# WRITTEN TASK
Go through the lines below and copy out each one that contains the word "bedrukking", matching case exactly.

# RECORDS SHOWN
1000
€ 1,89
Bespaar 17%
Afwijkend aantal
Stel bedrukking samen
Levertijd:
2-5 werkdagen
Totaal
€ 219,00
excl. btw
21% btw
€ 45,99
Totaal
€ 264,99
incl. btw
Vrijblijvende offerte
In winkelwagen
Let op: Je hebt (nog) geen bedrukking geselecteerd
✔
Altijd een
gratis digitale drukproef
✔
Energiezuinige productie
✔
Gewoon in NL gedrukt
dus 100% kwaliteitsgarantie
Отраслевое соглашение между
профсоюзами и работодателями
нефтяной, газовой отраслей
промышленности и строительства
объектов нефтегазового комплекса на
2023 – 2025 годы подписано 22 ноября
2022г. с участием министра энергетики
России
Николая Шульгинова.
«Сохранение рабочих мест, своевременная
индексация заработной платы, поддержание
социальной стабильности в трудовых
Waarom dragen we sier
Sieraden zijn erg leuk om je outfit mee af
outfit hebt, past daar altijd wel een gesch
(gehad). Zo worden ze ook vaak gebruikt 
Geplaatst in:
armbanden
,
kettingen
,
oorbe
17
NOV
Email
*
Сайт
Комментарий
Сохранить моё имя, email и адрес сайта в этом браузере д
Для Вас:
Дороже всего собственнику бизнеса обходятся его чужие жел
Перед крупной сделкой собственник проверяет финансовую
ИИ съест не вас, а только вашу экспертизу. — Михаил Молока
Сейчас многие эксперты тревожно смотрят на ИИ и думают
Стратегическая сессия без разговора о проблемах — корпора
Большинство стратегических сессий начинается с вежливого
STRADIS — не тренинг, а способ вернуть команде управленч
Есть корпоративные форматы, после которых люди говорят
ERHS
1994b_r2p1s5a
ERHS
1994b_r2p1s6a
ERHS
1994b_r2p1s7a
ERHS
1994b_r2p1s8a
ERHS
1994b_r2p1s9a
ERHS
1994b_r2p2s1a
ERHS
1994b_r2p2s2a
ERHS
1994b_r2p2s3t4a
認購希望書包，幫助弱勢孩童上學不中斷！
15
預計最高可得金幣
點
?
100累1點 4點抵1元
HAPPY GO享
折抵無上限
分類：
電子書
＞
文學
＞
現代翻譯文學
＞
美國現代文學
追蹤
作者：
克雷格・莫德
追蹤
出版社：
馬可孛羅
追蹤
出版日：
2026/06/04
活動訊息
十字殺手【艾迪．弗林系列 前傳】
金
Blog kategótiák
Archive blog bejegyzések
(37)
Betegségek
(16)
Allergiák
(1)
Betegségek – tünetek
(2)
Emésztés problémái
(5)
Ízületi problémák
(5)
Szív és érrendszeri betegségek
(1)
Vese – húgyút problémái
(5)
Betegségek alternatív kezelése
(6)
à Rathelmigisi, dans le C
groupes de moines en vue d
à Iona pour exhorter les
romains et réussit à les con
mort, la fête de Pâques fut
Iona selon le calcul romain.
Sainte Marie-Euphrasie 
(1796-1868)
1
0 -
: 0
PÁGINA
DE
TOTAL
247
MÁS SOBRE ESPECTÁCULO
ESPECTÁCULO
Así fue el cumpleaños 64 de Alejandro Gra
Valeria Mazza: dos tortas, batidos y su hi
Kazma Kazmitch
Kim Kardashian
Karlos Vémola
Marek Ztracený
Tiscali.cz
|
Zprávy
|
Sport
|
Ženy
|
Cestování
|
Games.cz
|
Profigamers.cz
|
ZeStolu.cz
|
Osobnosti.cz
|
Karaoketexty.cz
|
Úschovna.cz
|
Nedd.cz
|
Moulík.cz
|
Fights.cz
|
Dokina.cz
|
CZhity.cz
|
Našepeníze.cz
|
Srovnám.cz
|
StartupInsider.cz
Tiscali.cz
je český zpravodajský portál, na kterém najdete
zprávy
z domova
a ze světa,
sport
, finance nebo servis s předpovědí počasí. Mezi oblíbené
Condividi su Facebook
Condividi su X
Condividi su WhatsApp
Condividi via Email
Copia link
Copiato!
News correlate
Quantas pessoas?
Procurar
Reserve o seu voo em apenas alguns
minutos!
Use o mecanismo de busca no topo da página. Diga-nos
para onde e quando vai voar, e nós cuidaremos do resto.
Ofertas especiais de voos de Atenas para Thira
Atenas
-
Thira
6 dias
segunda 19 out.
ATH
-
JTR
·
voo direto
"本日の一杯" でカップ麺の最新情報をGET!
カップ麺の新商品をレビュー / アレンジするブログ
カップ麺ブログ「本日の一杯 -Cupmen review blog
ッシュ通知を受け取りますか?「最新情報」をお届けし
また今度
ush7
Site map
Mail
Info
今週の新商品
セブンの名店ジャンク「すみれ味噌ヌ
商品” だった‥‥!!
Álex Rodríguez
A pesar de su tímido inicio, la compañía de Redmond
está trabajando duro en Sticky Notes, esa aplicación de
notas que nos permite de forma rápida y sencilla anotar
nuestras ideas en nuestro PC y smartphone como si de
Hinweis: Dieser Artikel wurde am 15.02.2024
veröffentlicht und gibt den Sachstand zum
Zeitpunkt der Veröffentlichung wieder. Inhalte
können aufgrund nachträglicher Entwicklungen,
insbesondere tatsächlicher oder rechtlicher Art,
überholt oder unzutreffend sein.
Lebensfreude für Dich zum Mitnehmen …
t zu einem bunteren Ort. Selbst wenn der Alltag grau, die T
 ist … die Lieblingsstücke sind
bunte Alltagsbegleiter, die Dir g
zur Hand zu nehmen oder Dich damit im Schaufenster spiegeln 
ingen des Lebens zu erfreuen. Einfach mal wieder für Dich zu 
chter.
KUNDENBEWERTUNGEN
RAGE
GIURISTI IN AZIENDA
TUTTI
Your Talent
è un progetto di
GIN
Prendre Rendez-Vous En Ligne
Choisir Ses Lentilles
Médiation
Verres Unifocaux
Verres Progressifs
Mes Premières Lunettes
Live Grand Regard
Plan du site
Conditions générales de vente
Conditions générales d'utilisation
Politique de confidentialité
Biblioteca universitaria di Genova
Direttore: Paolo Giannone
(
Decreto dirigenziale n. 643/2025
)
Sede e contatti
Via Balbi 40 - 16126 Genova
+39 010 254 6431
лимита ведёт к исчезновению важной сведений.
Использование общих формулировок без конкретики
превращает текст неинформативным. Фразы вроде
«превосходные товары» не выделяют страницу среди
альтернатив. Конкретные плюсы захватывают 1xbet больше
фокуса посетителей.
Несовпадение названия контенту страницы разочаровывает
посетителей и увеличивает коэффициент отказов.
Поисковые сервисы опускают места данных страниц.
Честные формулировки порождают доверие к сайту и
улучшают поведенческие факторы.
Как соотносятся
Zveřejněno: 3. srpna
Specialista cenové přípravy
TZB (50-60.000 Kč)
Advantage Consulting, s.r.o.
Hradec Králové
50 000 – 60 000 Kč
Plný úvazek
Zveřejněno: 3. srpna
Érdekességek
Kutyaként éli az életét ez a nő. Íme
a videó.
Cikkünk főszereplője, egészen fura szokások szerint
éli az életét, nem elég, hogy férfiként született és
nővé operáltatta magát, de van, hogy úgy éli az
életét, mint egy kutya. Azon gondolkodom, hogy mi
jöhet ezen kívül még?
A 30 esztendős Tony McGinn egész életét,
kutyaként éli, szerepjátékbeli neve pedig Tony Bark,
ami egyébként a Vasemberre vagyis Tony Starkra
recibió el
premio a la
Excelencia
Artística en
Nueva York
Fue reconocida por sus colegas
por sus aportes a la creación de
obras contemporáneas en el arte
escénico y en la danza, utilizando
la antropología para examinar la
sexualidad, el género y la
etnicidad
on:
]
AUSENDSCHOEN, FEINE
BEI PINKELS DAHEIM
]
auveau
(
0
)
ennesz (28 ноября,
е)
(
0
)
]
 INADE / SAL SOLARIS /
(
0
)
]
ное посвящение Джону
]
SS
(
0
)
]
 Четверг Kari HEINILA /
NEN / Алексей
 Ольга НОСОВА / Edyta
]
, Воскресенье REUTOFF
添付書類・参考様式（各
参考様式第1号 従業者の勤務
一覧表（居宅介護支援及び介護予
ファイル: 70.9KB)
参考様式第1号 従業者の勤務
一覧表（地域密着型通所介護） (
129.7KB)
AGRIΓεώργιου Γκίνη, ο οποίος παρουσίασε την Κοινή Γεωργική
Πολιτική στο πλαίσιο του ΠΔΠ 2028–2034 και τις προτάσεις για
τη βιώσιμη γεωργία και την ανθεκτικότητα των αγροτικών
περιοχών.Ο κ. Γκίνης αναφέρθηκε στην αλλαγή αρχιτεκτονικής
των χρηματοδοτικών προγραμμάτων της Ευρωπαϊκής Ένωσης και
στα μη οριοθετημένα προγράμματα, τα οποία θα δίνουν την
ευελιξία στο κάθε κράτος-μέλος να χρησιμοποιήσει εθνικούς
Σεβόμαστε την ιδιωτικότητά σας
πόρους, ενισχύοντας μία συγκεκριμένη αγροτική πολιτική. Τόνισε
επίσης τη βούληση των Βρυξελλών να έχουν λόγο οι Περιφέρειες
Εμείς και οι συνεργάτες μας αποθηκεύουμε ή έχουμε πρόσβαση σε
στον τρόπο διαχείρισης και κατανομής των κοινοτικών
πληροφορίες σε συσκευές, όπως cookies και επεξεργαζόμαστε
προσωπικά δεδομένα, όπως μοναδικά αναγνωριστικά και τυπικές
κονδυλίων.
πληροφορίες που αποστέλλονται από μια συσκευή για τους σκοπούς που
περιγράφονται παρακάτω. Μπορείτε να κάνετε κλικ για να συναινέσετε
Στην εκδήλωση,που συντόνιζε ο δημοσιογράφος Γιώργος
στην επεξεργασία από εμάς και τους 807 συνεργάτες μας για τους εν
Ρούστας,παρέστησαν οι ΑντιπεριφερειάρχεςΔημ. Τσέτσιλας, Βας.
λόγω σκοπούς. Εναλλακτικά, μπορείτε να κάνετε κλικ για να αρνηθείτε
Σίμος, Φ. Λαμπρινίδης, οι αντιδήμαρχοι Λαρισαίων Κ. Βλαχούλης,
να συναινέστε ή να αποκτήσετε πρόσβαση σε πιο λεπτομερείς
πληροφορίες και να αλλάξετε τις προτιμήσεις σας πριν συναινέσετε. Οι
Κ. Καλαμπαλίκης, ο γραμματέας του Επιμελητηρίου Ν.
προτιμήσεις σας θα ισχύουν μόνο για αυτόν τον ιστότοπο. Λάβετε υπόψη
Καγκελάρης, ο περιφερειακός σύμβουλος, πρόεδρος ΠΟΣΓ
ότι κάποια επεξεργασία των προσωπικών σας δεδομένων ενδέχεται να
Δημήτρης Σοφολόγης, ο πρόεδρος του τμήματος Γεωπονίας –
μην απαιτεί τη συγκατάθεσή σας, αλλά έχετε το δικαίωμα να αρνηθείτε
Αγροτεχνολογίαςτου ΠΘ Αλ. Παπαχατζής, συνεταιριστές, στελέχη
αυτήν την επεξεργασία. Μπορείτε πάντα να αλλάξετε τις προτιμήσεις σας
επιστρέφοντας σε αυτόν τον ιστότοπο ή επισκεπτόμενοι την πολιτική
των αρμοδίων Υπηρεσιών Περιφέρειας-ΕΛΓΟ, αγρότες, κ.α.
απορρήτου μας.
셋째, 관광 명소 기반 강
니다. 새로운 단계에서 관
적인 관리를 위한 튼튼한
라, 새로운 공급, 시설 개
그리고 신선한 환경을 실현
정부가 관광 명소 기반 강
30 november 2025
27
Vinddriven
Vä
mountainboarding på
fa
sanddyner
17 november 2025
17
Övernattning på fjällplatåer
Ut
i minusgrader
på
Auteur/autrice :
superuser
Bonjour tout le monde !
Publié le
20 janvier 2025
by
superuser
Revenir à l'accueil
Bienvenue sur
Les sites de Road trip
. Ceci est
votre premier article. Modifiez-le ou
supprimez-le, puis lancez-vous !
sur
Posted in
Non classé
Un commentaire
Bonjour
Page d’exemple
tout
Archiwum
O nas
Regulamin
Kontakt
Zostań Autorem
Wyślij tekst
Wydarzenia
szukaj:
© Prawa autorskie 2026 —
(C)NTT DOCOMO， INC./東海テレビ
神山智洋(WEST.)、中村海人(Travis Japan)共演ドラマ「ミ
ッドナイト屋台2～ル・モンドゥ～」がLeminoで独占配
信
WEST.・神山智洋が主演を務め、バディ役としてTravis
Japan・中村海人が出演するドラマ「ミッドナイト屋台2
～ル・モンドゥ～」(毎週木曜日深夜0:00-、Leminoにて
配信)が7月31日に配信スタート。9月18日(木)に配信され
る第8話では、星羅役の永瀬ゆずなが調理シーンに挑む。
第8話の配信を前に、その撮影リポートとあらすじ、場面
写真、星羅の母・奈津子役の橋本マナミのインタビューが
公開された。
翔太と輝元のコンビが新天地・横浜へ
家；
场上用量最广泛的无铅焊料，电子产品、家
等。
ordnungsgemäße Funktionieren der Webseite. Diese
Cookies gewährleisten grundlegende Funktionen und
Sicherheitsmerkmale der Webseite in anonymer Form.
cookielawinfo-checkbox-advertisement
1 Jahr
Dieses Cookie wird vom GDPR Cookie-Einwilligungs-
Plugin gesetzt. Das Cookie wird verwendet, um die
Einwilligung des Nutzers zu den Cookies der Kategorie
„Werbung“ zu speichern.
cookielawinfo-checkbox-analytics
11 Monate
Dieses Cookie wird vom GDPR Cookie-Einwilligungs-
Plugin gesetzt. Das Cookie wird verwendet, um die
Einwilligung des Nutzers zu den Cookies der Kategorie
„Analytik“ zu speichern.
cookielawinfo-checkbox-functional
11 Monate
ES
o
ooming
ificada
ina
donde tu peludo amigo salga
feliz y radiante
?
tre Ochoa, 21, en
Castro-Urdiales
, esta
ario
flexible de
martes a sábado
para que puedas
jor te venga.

# ANSWER SECTION
Stel bedrukking samen
Let op: Je hebt (nog) geen bedrukking geselecteerd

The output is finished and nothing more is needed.